### EXERCISE INSTRUCTIONS
Retype, word for word, each line between the lines holding "حضور رقمي احترافي وقابل للنمو." and "نؤمن أن الموقع", inclusive, and leave the rest of the data alone.

Saved entries
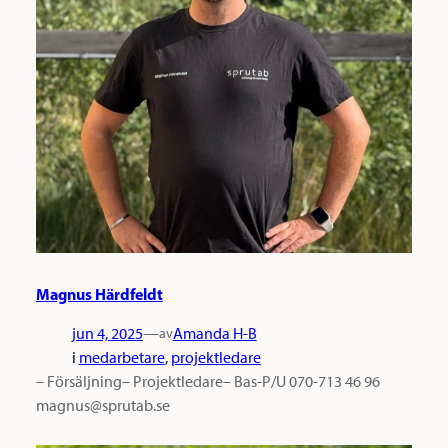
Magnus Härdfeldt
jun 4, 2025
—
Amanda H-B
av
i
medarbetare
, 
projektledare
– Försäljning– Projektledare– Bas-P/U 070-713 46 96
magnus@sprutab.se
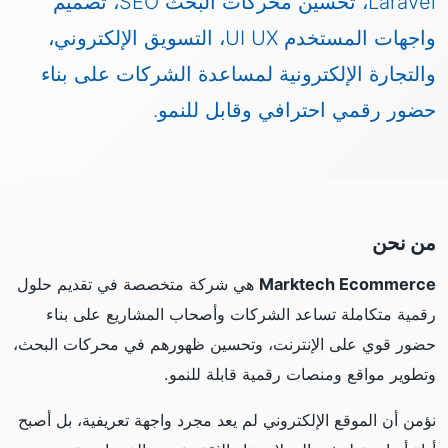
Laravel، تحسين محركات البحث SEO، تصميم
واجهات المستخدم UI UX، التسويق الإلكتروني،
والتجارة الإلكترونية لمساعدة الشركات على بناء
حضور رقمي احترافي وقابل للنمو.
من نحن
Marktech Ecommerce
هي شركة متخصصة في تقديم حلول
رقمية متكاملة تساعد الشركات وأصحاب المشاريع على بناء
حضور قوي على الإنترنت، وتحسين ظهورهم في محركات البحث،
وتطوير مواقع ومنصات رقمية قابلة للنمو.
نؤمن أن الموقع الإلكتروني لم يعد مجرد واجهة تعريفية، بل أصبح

==

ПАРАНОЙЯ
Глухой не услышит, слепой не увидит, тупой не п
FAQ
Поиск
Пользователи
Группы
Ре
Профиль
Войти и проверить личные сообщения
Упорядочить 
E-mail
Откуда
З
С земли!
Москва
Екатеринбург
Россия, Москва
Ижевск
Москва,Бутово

### WRITTEN REPLY
حضور رقمي احترافي وقابل للنمو.
من نحن
Marktech Ecommerce
هي شركة متخصصة في تقديم حلول
رقمية متكاملة تساعد الشركات وأصحاب المشاريع على بناء
حضور قوي على الإنترنت، وتحسين ظهورهم في محركات البحث،
وتطوير مواقع ومنصات رقمية قابلة للنمو.
نؤمن أن الموقع الإلكتروني لم يعد مجرد واجهة تعريفية، بل أصبح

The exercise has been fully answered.